Royster v. Culp, Inc.

WYNN, Judge.

On 23 October 1991, plaintiff-employee, Sterling Julius Royster, was injured by a passing car when he attempted to walk across a public highway that separated his place of employment from a parking lot which was owned and operated by defendant-employer, Culp, Inc.

Deputy Commissioner Jan N. Pittman issued an Opinion and Award concluding that plaintiff did not sustain an injury by accident arising out of and in the course of his employment with defendant. The Full Commission affirmed the Deputy Commissioner’s Opinion and Award on 10 May 1994. From this Order, plaintiff appeals.

Plaintiff contends that the Full Commission erred by holding that he did not sustain an injury by accident arising out of and in the course of his employment. We agree.

In order to be compensable under the Workers’ Compensation Act, an injury must arise out of and in the course of employment. N.C. Gen. Stat. § 97-2(6) (1991). The determination of whether an accident ' arises out of and in the course of employment is a mixed question of law and fact, and the finding of the Commission is conclusive if supported by competent evidence. Gallimore v. Marilyn’s Shoes, 292 N.C. 399, 233 S.E.2d 529 (1977).

In Hunt v. State, 201 N.C. 707, 161 S.E. 203 (1931), our Supreme Court held that injuries sustained while an employee is traveling to his place of employment on the employer’s premises are covered by the Workers’ Compensation Act. “[T]he moment when [the employee] begins his work is not necessarily the moment he gets into the employment, because a reasonable margin must be allowed him to get to the place of work if he is on the premises of the employer or on some access to the premises which the employer has provided.” Id. at 710-11, 161 S.E. at 205. Parking lots which are owned and maintained by the employer, as was the parking lot in the subject case, are considered to be on the employer’s premises for purposes of workers’ compensation. Mauer v. Salem Co., 266 N.C. 381, 146 S.E.2d 432 (1966).

*600In Hardy v. Small, 246 N.C. 581, 99 S.E.2d 862 (1957), our Supreme Court extended the holding of Hunt to apply to non-employer owned property that an employee has to cross in order to get to the place of employment. In Hardy, our Supreme Court held that a farm employee’s death arose out of and in the course of his employment even though the accident occurred while crossing a public highway. The Court stated that:

It is noteworthy that the public highway was neither necessary nor used as a means of access to the barn, i.e., in the sense of travel along the highway. The fact that he has to cross the highway on his way to and from the barn constituted an additional hazard of his employment; for if the house and barn had not been separated by the public highway, means of access between the area of the house and the barn would have been equally available and safer.
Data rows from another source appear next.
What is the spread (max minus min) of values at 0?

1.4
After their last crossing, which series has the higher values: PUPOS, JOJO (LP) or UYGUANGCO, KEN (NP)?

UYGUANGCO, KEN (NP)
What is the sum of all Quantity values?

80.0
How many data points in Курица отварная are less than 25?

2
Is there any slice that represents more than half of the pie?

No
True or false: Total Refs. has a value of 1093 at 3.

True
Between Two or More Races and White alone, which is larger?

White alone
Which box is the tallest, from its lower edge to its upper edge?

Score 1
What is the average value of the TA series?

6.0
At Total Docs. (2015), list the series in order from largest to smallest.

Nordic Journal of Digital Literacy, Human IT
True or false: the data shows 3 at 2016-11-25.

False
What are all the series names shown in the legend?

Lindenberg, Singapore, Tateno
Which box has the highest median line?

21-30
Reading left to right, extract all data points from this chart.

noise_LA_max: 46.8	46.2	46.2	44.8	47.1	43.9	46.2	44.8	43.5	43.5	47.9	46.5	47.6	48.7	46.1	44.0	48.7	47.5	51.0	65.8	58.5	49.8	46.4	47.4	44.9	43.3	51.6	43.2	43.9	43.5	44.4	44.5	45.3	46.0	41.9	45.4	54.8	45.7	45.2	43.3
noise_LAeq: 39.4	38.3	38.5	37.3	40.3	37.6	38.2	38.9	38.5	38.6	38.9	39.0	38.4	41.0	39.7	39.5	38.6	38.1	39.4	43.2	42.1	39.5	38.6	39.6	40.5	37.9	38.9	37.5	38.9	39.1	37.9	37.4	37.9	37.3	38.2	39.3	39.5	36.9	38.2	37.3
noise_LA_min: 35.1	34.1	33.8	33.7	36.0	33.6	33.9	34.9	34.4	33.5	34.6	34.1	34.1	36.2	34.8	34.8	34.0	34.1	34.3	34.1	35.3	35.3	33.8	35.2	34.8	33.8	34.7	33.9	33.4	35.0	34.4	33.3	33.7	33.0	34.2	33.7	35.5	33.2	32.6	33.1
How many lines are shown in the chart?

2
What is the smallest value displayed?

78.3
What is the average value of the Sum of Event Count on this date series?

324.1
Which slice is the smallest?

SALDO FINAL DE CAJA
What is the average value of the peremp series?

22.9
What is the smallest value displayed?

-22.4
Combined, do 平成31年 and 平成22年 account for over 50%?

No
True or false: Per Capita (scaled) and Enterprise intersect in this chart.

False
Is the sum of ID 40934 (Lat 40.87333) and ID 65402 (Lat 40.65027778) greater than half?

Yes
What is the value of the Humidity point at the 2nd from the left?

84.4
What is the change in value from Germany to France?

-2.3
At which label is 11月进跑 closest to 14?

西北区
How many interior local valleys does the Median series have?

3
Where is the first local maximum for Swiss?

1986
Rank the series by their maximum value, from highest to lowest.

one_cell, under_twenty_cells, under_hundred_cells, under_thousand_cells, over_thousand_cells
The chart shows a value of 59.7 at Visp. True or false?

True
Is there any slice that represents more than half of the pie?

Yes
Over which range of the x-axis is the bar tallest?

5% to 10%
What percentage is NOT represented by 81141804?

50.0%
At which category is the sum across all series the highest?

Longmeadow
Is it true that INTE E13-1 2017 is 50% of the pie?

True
Id. at 586, 99 S.E.2d at 867. Furthermore, “[m]ost courts . . . hold that an injury in a public street or other off-premises place between the plant and the parking lot is in the course of employment, being on a necessary route between the two portions of the premises.” 1 Larson, Workmen’s Compensation § 15.14(b).

Two previous cases cited by the appellee are distinguishable from the facts at hand. In Glassco v. Belk-Tyler Co., 69 N.C. App. 237, 316 S.E.2d 334 (1984), our Court found that an employee’s injury did not arise out of and in the course of employment because the accident occurred in a public parking lot rather than in an employer-owned lot. There, we stated: “Nothing in the present case indicates defendant owned or leased the parking area.” Id. at 239, 316 S.E.2d at 335-36. The lot in the subject case is owned and controlled by the employer. In Horn v. Sandhill Furniture Co., 245 N.C. 173, 95 S.E.2d 521 (1956), a case decided before the Hardy case, the Supreme Court found that an employee’s injury did not arise out of and in the course of his employment where the accident occurred while the employee crossed a public highway on the way to a place of his own choice for lunch. The Supreme Court stated: “At the exact time of his injury he was on a personal errand . . . .” Id. at 179, 95 S.E.2d at 525. In both Horn and Glassco, the Courts found that the employees were not exposed to a greater risk than the general public.

In the subject case, in order to reach defendant’s plant and begin his work day, plaintiff was required to cross the highway after parking in a lot owned and maintained by defendant. In fact, this was the *601only route from the parking lot to the plant. As in Hardy, the fact that plaintiff had to cross the public highway on his way to the plant from a parking lot owned and maintained by his employer constituted an additional hazard of his employment. We, therefore, find that the injury he suffered from the accident on the public highway was com-pensable under the Workers’ Compensation Act.

Reversed.

Judges EAGLES and MARTIN, Mark D. concur.